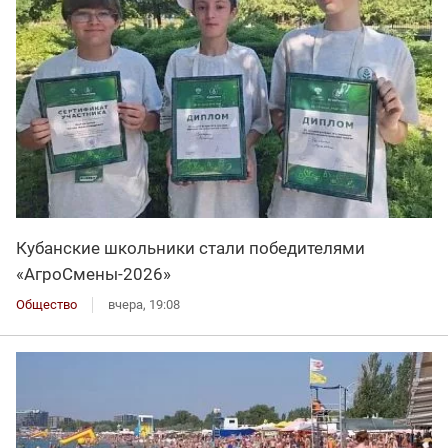
Кубанские школьники стали победителями
«АгроСмены-2026»
Общество
вчера, 19:08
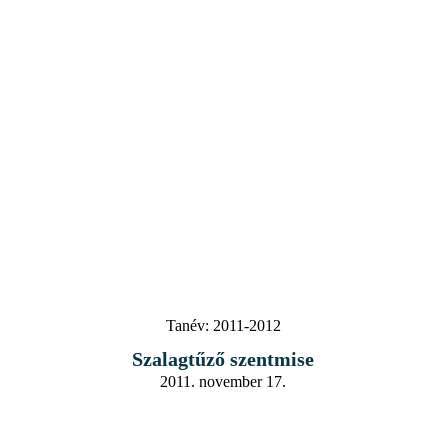
Tanév:
2011-2012
Szalagtűző szentmise
2011. november 17.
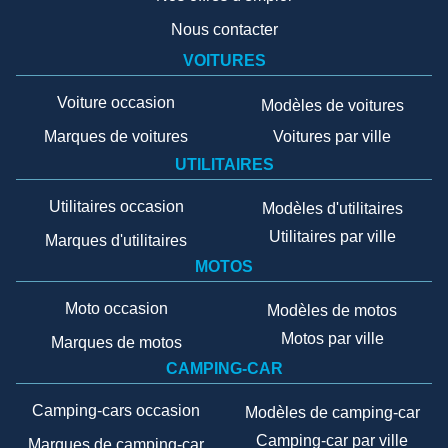
Nous contacter
VOITURES
Voiture occasion
Modèles de voitures
Marques de voitures
Voitures par ville
UTILITAIRES
Utilitaires occasion
Modèles d'utilitaires
Utilitaires par ville
Marques d'utilitaires
MOTOS
Moto occasion
Modèles de motos
Motos par ville
Marques de motos
CAMPING-CAR
Camping-cars occasion
Modèles de camping-car
Camping-car par ville
Marques de camping-car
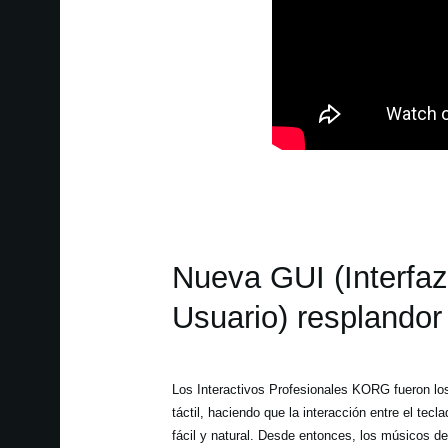
Nueva GUI (Interfaz
Usuario) resplandor
Los Interactivos Profesionales KORG fueron los
táctil, haciendo que la interacción entre el tec
fácil y natural. Desde entonces, los músicos d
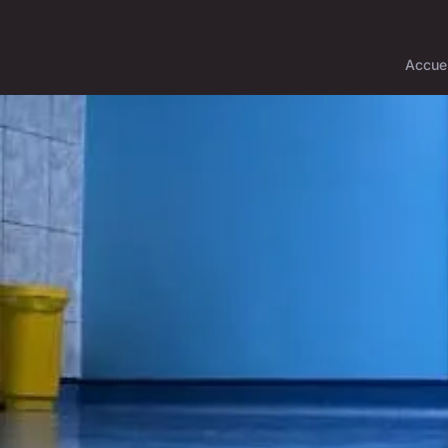
Accuei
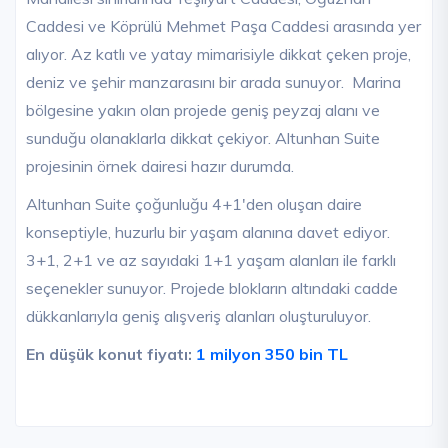
Caddesi ve Köprülü Mehmet Paşa Caddesi arasında yer
alıyor. Az katlı ve yatay mimarisiyle dikkat çeken proje,
deniz ve şehir manzarasını bir arada sunuyor. Marina
bölgesine yakın olan projede geniş peyzaj alanı ve
sunduğu olanaklarla dikkat çekiyor. Altunhan Suite
projesinin örnek dairesi hazır durumda.
Altunhan Suite çoğunluğu 4+1'den oluşan daire
konseptiyle, huzurlu bir yaşam alanına davet ediyor.
3+1, 2+1 ve az sayıdaki 1+1 yaşam alanları ile farklı
seçenekler sunuyor. Projede blokların altındaki cadde
dükkanlarıyla geniş alışveriş alanları oluşturuluyor.
En düşük konut fiyatı:
1 milyon 350 bin TL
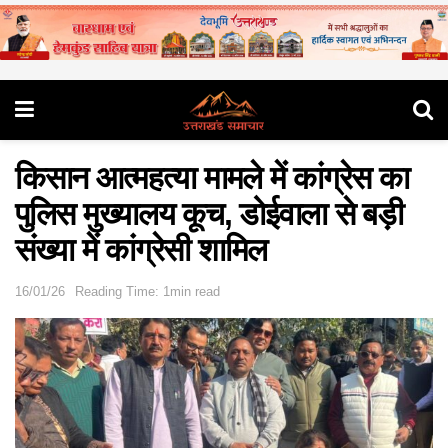
किसान आत्महत्या मामले में कांग्रेस का
पुलिस मुख्यालय कूच, डोईवाला से बड़ी
संख्या में कांग्रेसी शामिल
16/01/26
Reading Time: 1min read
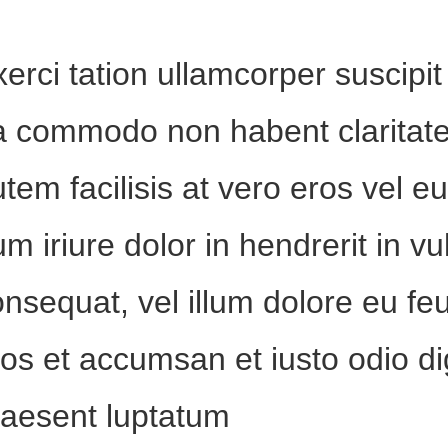
erci tation ullamcorper suscipit l
a commodo non habent claritat
tem facilisis at vero eros vel e
m iriure dolor in hendrerit in vu
nsequat, vel illum dolore eu feug
os et accumsan et iusto odio di
raesent luptatum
══════
[TASK GOAL]
In the entries above, find the line that contains "seçenekler sunuyor. Projede", then repeat exactly every line from the first one through that line, with no pictures.

[ANSWER SECTION]
Кубанские школьники стали победителями
«АгроСмены-2026»
Общество
вчера, 19:08
Tanév:
2011-2012
Szalagtűző szentmise
2011. november 17.
Nous contacter
VOITURES
Voiture occasion
Modèles de voitures
Marques de voitures
Voitures par ville
UTILITAIRES
Utilitaires occasion
Modèles d'utilitaires
Utilitaires par ville
Marques d'utilitaires
MOTOS
Moto occasion
Modèles de motos
Motos par ville
Marques de motos
CAMPING-CAR
Camping-cars occasion
Modèles de camping-car
Camping-car par ville
Marques de camping-car
Nueva GUI (Interfaz
Usuario) resplandor
Los Interactivos Profesionales KORG fueron los
táctil, haciendo que la interacción entre el tec
fácil y natural. Desde entonces, los músicos d
Accuei
Caddesi ve Köprülü Mehmet Paşa Caddesi arasında yer
alıyor. Az katlı ve yatay mimarisiyle dikkat çeken proje,
deniz ve şehir manzarasını bir arada sunuyor. Marina
bölgesine yakın olan projede geniş peyzaj alanı ve
sunduğu olanaklarla dikkat çekiyor. Altunhan Suite
projesinin örnek dairesi hazır durumda.
Altunhan Suite çoğunluğu 4+1'den oluşan daire
konseptiyle, huzurlu bir yaşam alanına davet ediyor.
3+1, 2+1 ve az sayıdaki 1+1 yaşam alanları ile farklı
seçenekler sunuyor. Projede blokların altındaki cadde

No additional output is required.